ASSIGNED TASK:
Each line below must be printed again exactly.

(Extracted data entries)
================================
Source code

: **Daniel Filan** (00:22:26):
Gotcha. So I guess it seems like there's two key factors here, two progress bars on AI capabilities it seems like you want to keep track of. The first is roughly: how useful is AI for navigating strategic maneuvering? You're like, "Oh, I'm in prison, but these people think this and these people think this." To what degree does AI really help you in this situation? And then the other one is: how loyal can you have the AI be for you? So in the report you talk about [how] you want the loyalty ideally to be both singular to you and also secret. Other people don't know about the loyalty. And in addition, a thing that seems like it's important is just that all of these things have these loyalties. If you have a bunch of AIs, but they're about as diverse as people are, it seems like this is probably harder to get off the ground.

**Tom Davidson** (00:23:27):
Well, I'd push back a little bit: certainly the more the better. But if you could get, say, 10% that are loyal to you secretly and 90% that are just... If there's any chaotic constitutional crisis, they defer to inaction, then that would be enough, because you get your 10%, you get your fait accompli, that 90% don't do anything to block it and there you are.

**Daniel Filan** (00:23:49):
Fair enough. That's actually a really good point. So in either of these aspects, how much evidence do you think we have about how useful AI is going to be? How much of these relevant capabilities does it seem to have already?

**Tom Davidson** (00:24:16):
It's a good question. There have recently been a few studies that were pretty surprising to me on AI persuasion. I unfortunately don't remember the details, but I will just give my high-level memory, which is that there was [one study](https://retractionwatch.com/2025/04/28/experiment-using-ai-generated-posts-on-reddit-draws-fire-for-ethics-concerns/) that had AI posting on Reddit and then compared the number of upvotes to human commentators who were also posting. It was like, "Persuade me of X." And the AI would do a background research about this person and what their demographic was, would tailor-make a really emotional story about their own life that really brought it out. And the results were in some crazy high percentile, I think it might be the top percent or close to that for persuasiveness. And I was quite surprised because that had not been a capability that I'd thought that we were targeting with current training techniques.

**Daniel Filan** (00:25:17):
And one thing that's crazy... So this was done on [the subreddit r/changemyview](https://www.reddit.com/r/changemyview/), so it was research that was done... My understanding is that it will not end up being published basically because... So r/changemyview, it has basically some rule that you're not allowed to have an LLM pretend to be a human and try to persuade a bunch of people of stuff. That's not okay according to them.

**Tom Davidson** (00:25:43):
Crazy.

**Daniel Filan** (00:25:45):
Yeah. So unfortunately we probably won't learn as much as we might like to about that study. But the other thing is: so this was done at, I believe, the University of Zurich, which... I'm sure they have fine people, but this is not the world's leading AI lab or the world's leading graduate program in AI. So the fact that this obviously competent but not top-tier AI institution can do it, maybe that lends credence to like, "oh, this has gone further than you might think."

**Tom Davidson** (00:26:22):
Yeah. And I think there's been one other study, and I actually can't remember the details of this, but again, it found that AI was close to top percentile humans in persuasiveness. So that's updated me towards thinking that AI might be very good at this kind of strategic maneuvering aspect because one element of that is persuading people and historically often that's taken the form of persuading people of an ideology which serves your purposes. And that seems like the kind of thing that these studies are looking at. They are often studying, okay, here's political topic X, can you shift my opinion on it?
================================
ANSWER AREA:
Source code

: **Daniel Filan** (00:22:26):
Gotcha. So I guess it seems like there's two key factors here, two progress bars on AI capabilities it seems like you want to keep track of. The first is roughly: how useful is AI for navigating strategic maneuvering? You're like, "Oh, I'm in prison, but these people think this and these people think this." To what degree does AI really help you in this situation? And then the other one is: how loyal can you have the AI be for you? So in the report you talk about [how] you want the loyalty ideally to be both singular to you and also secret. Other people don't know about the loyalty. And in addition, a thing that seems like it's important is just that all of these things have these loyalties. If you have a bunch of AIs, but they're about as diverse as people are, it seems like this is probably harder to get off the ground.

**Tom Davidson** (00:23:27):
Well, I'd push back a little bit: certainly the more the better. But if you could get, say, 10% that are loyal to you secretly and 90% that are just... If there's any chaotic constitutional crisis, they defer to inaction, then that would be enough, because you get your 10%, you get your fait accompli, that 90% don't do anything to block it and there you are.

**Daniel Filan** (00:23:49):
Fair enough. That's actually a really good point. So in either of these aspects, how much evidence do you think we have about how useful AI is going to be? How much of these relevant capabilities does it seem to have already?

**Tom Davidson** (00:24:16):
It's a good question. There have recently been a few studies that were pretty surprising to me on AI persuasion. I unfortunately don't remember the details, but I will just give my high-level memory, which is that there was [one study](https://retractionwatch.com/2025/04/28/experiment-using-ai-generated-posts-on-reddit-draws-fire-for-ethics-concerns/) that had AI posting on Reddit and then compared the number of upvotes to human commentators who were also posting. It was like, "Persuade me of X." And the AI would do a background research about this person and what their demographic was, would tailor-make a really emotional story about their own life that really brought it out. And the results were in some crazy high percentile, I think it might be the top percent or close to that for persuasiveness. And I was quite surprised because that had not been a capability that I'd thought that we were targeting with current training techniques.

**Daniel Filan** (00:25:17):
And one thing that's crazy... So this was done on [the subreddit r/changemyview](https://www.reddit.com/r/changemyview/), so it was research that was done... My understanding is that it will not end up being published basically because... So r/changemyview, it has basically some rule that you're not allowed to have an LLM pretend to be a human and try to persuade a bunch of people of stuff. That's not okay according to them.

**Tom Davidson** (00:25:43):
Crazy.

**Daniel Filan** (00:25:45):
Yeah. So unfortunately we probably won't learn as much as we might like to about that study. But the other thing is: so this was done at, I believe, the University of Zurich, which... I'm sure they have fine people, but this is not the world's leading AI lab or the world's leading graduate program in AI. So the fact that this obviously competent but not top-tier AI institution can do it, maybe that lends credence to like, "oh, this has gone further than you might think."

**Tom Davidson** (00:26:22):
Yeah. And I think there's been one other study, and I actually can't remember the details of this, but again, it found that AI was close to top percentile humans in persuasiveness. So that's updated me towards thinking that AI might be very good at this kind of strategic maneuvering aspect because one element of that is persuading people and historically often that's taken the form of persuading people of an ideology which serves your purposes. And that seems like the kind of thing that these studies are looking at. They are often studying, okay, here's political topic X, can you shift my opinion on it?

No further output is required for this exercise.